‘If it’s a problem, I can send out a car for you, so you don’t have to catch the train.’

‘You don’t have to—’

‘After what happened today, no more trains. It’s not safe.’ He looked across at her. ‘Understood?’

‘Now, hang on,’ she started, her concerns about Shayne giving way to irritation. No matter what they agreed between them about the future of this child, there was no way he could tell her how she was going to get from point A to point B. Especially since Shayne had taken the car when he’d gone. ‘What if I don’t have a car?’

‘You don’t?’ He sounded incredulous, and then, in the next breath, took hers away.

‘Then I will have one delivered tomorrow. I do not want you walking around this area either.’

‘No! You can’t—’ But she didn’t finish what she was going to say, not once she’d looked around and realised he’d taken the first two turns into her suburb without her telling him which way to go and was already signalling the turn into her street and pulling up alongside her house.

‘How did you…’ But he was already out of his seat and halfway around to her door.

She didn’t wait for an explanation. She was already getting out of the car, determined to say her goodbyes here, before he got closer to her house. If he thought her pitiful already, what would he think if he knew the full extent of her pathetic circumstances? It was inevitable he’d find out some time—she could hardly keep it a secret for ever—but damned if she wanted him to find out today. She was too emotionally wrung out to take any more of his contempt today.

For a big man, though, he moved fast. She was barely out of her seat and he was there, hemming her in between her open door and the force field of his presence, blocking off the promise of escape.

‘Thanks for the lift,’ she said. ‘Bye.’ But he made no move to let her go and there was no stepping around the barrier he made with just his sheer physical presence.

‘Maybe I can meet your husband now, if he’s home.’ It wasn’t a question.

She clutched her bag to her chest, shook her head. ‘He’s not.’

An eyebrow arched in question. ‘How can you be so sure?’

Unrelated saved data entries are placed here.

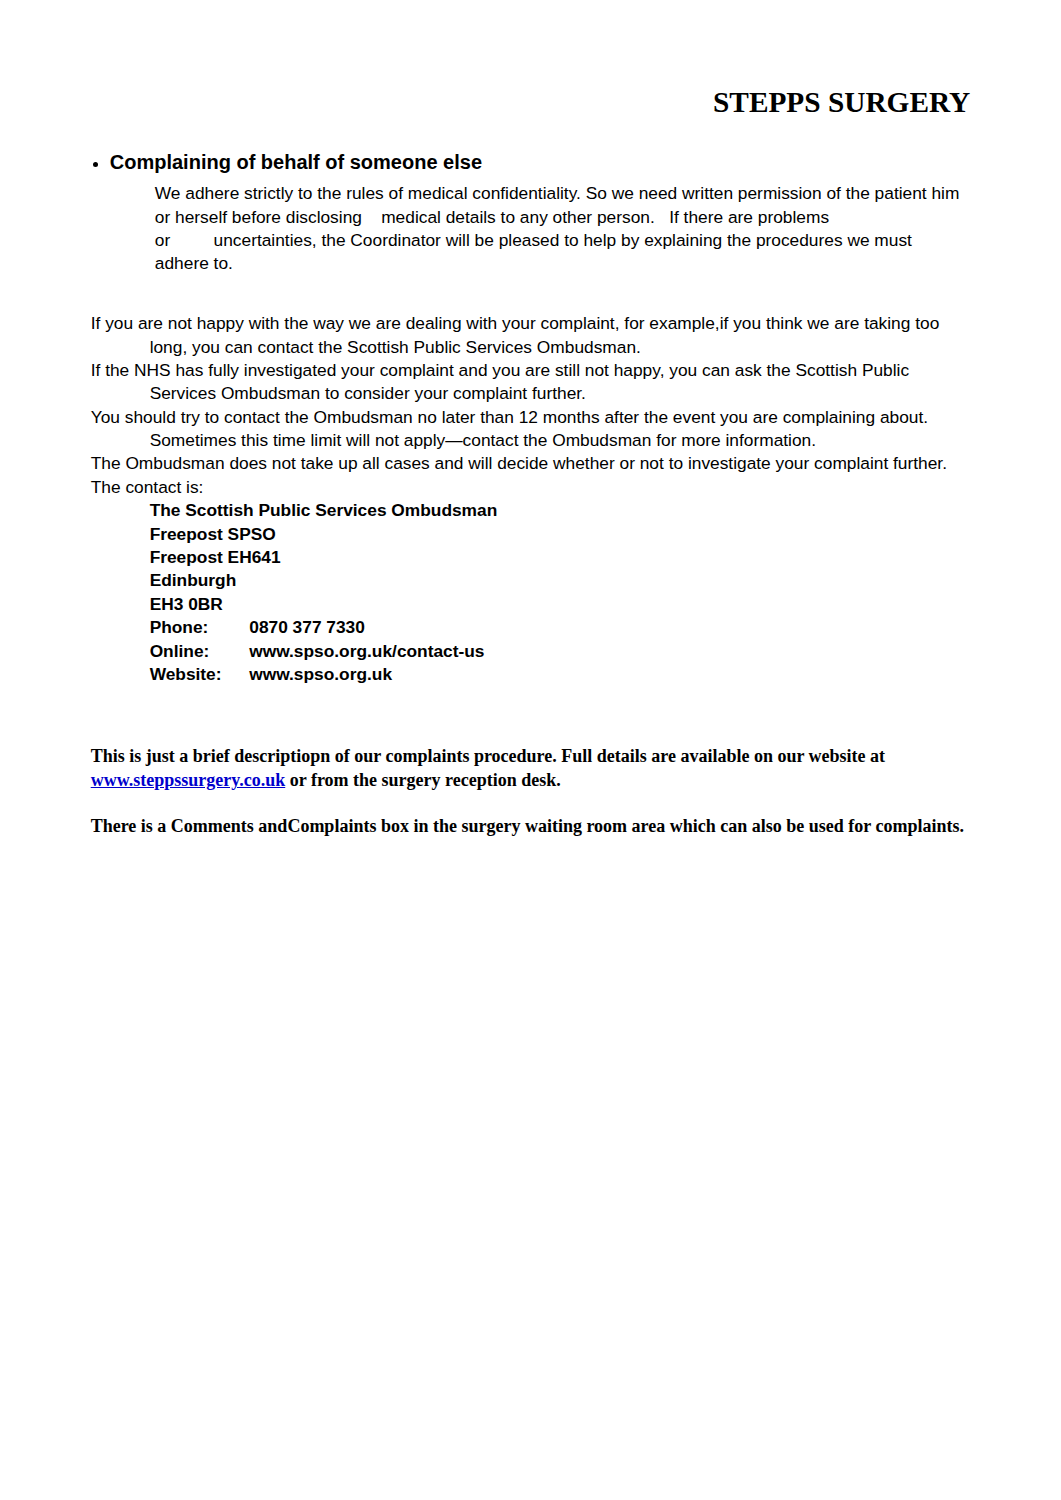STEPPS SURGERY
Complaining of behalf of someone else
We adhere strictly to the rules of medical confidentiality. So we need written permission of the patient him or herself before disclosing medical details to any other person. If there are problems or uncertainties, the Coordinator will be pleased to help by explaining the procedures we must adhere to.
If you are not happy with the way we are dealing with your complaint, for example,if you think we are taking too long, you can contact the Scottish Public Services Ombudsman.
If the NHS has fully investigated your complaint and you are still not happy, you can ask the Scottish Public Services Ombudsman to consider your complaint further.
You should try to contact the Ombudsman no later than 12 months after the event you are complaining about. Sometimes this time limit will not apply—contact the Ombudsman for more information.
The Ombudsman does not take up all cases and will decide whether or not to investigate your complaint further.
The contact is:
The Scottish Public Services Ombudsman
Freepost SPSO
Freepost EH641
Edinburgh
EH3 0BR
| Phone: | 0870 377 7330 |
| Online: | www.spso.org.uk/contact-us |
| Website: | www.spso.org.uk |
This is just a brief descriptiopn of our complaints procedure. Full details are available on our website at www.steppssurgery.co.uk or from the surgery reception desk.
There is a Comments andComplaints box in the surgery waiting room area which can also be used for complaints.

She looked longingly towards the house. It wasn’t much to look at but it was almost all hers and right now she yearned for the sanctuary its walls would provide. ‘He…he never gets home before five.’ Though it had been closer to nine, she remembered with a touch of bitterness, before he’d walked out on her completely, claiming he was working overtime while all the time he’d been out with the new office assistant. How naive she’d been!

‘Are you all right?’ he asked, wondering at the tension around her eyes and mouth and the bright spots of colour in an otherwise pale face, worried she might be about to faint on him again.

‘I’m fine,’ she said, at odds with her increasingly edgy body language as she shifted nervously on the spot and tucked wayward tendrils of hair behind her ears. She was smiling, if you could call it that, her lips drawn tight, her eyes so falsely bright that he wondered again if she wasn’t hiding something. ‘Thanks again for the lift. I won’t hold you up any longer.’

‘I’ll be in touch tomorrow,’ he said, moving aside to let her pass, and within seconds she’d scooped the mail from her letterbox and was halfway across the dust-bowl of her front yard, the wave from one hand her only response.

He waited there while she let herself into the house, saw her look over her shoulder one last time before disappearing inside. Maybe she was just embarrassed. Looking at the house, he could understand why.

The building was low and squat, perched meanly over what had once been a lawn before soaring summer temperatures and water restrictions had killed it off. He knew exactly what the house would look like on the inside because there were street upon street of them, all with slightly different frontages, half with the driveway on the left, half on the right, but all based on the same two or three basic floor plans. He could still see it now. Just inside the front door would be a lounge room along with a rudimentary kitchen and bathroom. There would be three bedrooms, one slightly larger passing for the master bedroom, one half the size of that and just big enough for a single bed and chest of drawers. The third would be half that size again, no more than a storeroom really.